The office of County Clerk has been in existence in Texas since 1836, superseding the escribano (secretary) of Spanish-Mexican rule.  Section 20, Article 5 of the Texas Constitution provides for the office.

Duties

Of all the various responsibilities assigned to the County Clerk, the recording of legal instruments is perhaps the most traditional and basic duty.  In terms of sheer volume, legal instruments constitute the major portion of paperwork flowing through the office, requiring the greatest amount of storage space, and usually taking up a larger portion of the clerk's time than any other single duty. The complexity of the recording process, along with the volume of work and the many different types of instruments required to be filed in the clerk's office, places much responsibility on the clerk.

The County Clerk also serves as Court Clerk to the Commissioners' Court and County Court.  The clerk serves as ex-officio member of the Commissioners’ Court, recording all proceedings.  The County Clerk also serves as Clerk of Court for the Washington County Court at Law.  The clerk files new cases, collects fees associated with cases and attends court. The clerk issues citations, writs, abstracts, judgments and impanels juries as required.  The County Clerk also approves bonds, administers oaths, issues subpoenas, and attends all court proceedings.

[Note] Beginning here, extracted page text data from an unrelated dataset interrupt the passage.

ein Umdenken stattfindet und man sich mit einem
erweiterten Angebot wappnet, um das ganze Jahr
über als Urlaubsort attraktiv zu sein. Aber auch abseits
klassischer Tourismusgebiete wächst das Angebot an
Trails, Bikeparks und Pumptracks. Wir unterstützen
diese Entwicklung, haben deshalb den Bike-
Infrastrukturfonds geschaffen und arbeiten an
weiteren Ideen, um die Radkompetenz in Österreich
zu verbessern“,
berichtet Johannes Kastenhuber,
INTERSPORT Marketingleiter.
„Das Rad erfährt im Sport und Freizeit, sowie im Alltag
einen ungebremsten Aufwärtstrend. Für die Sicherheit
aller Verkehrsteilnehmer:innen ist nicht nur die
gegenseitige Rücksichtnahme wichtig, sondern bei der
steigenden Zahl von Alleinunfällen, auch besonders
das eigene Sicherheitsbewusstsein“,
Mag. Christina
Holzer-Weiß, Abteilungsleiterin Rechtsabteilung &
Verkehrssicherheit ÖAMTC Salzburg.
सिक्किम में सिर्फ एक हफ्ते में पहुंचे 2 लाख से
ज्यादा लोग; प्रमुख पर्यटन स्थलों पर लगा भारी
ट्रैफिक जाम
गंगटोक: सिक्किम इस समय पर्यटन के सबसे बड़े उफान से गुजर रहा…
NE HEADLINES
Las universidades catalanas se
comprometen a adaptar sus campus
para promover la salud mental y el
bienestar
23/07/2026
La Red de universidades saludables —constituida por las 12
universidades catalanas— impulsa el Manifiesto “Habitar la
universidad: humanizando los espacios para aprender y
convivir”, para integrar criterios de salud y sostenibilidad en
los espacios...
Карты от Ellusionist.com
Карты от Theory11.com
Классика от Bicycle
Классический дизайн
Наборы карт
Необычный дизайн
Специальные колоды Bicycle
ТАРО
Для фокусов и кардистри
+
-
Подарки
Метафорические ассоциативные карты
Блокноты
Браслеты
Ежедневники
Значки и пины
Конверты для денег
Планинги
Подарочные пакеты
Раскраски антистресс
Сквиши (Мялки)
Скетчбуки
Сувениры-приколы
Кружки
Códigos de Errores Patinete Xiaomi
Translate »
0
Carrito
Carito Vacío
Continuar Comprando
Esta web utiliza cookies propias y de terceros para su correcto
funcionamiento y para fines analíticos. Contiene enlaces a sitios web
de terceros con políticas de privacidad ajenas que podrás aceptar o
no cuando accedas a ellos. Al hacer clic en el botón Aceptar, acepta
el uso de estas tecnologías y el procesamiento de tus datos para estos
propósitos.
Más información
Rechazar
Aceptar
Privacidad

The County Clerk is the only official in the County authorized to issue, record and maintain birth and death certificates and issue marriage licenses.  The County Clerk submits monthly, quarterly and annual activity reports to the County and State and we are on call 24 hours a day for issuance of cremation and burial transfer permits. 

The County Clerk has extensive financial and fiduciary responsibilities and duties as County Recorder, Local Registrar and Clerk of Court. Collections, since 1995 when the present County Clerk into office, have increased by 250%.

The County Clerk is also the elections administrator for elections held at the County's expense.  The County Clerk is also chair of the County Elections Board.  The many responsibilities of this position include ordering ballots and related supplies, working closely with Election Judges, Early Voting Ballot Board and Central Counting Station personnel, holding Early Voting in person, handling all ballots by mail, and advising the media of election activities.

 The County Clerk serves as records management officer for the office and is responsible for developing a records management program, administering this program efficiently and effectively, preparing and filing with the director and librarian of the Texas State Library, a records control schedule, identifying and ensuring the preservation of records of permanent value, identifying and ensuring the preservation of essential records and ensuring that records management activities are conducted in accordance with the requirements of the Local Government Records Act and rules adopted under it.